Ursula Krechel: beileibe und zumute

Eine Empfehlung von Christian Metz

Ursula Krechel
beileibe und zumute

Jung und Jung, Salzburg 2021, 112 Seiten, 20 Euro

So viel Schönheit: Die »Widerstandslinie der Schönheit«, »Das mag schön und gut sein« lauten die Gedichttitel von Ursula Krechels Band beileibe und zumute. Obwohl sie mahnt: »Schönheit kommt und geht vor dem Fall«, geht Krechel in diesem luziden Band systematisch aisthetischen Fragen nach. Zumal wir – Neurowissenschaften hin, empirische Ästhetik her – weiterhin nur über eine rudimentäre Wahrnehmungslehre des Schönen verfügen. Oder wie Krechel diesen Befund wendet: »genau genommen wissen wir wenig / oder nur was zum einen Ohr reingeht / und durch die Dunstabzugshaube raus.« Diese Wissenslücke eröffnet Krechel den Möglichkeitsraum, um mit Hilfe kognitiver Spekulationen eindrücklich vor Augen zu führen, wie komplexe Wahrnehmungen zur poetischen Erfahrung des Schönen verarbeitet werden.

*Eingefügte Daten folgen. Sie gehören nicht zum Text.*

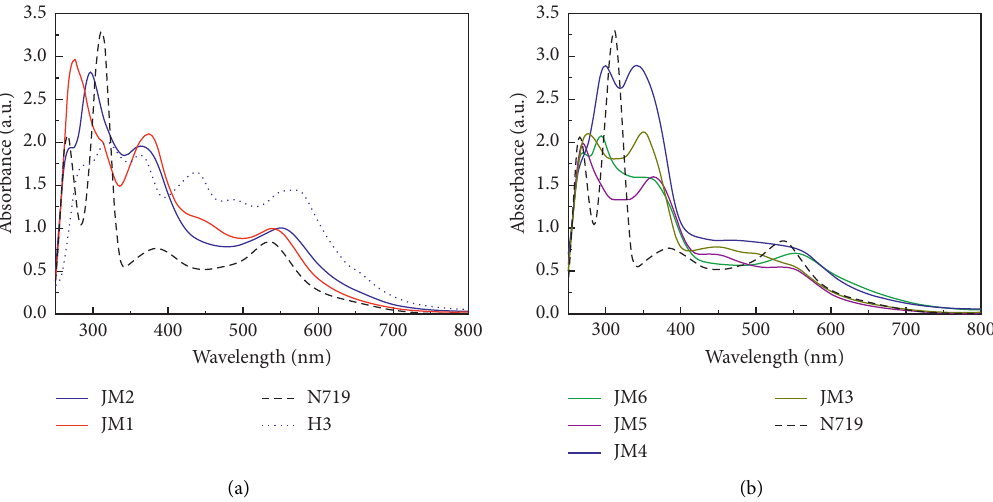
Figure 2: UV-vis absorption spectra of (a) JM1 - JM2 including N719 and H3 and (b) JM3 – JM6 including N719 measured at 298K under ambient conditions (solvent:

Falls die Sprache nicht mal wieder ihr Gleichgewicht verliert: »Siehe. Die Sprache balanciert auf hochgespanntem Seil, stürzt ab / wenn sie herunterblickt auf den Gegenstand, über den sie spricht.« Die Welt ist, was der Fall ist; nicht nur in diesem – voller Wortspiele und Bildlust brillierenden – Lyrikband.